Build the resolution agent v0: mock tools, the loop, a system prompt with the autonomy dial — and watch it navigate its first three cases.

You'll have a working agent in this lab — deliberately on mock tools (a fake order database, canned policy answers) so you can watch pure agent behavior before real integrations complicate the picture in Module 3.

Step 1 — The world

  1. 1Create world.py: a dict of 6 fake orders (mix of delivered/in-transit/delayed, one with a damaged-item note) and 4 fake tickets referencing them.
  2. 2Implement mock tools over it: lookup_order, get_ticket, search_docs (return 2-3 canned policy snippets keyed on topic), update_ticket(note, status) — which just prints loudly so you SEE writes happen.
  3. 3Write execute_tool(name, input) dispatching to them, returning dicts, with teaching error messages for unknown IDs.
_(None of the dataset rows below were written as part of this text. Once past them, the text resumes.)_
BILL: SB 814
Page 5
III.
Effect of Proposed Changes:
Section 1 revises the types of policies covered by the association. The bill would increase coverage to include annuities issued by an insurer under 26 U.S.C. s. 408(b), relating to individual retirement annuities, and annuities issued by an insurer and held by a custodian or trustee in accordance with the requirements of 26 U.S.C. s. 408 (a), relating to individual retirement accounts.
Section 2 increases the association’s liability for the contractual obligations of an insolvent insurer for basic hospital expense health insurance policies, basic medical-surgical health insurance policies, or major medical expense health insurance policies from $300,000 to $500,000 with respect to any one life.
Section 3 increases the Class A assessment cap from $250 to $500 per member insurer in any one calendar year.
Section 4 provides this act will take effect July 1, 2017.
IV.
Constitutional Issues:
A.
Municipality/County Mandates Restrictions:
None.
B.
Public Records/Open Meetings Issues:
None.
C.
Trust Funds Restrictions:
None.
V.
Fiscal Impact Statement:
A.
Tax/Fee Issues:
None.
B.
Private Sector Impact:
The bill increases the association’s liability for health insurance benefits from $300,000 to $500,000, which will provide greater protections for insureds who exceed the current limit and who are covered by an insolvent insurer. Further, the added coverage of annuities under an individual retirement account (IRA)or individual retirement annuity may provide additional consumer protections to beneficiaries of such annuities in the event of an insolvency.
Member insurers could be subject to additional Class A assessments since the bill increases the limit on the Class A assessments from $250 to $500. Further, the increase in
Step 2 — The system prompt (the constitution, agent edition)

resolution-system-v0.1.txttext
You are Harbor Lane's support resolution agent.

JOB: Given a ticket, resolve it: gather facts with your tools, decide the
right action per policy, update the ticket, and summarize the resolution.

RULES
- ALWAYS look up the order and check policy before deciding anything.
- You may update tickets freely. You may NOT issue refunds or send replies
  in this version — instead, end with a PROPOSED ACTION section.
- If facts conflict or policy is unclear: update the ticket with what you
  found and propose escalation. Never guess amounts or dates.
- Think before each tool call: state what you need and why, briefly.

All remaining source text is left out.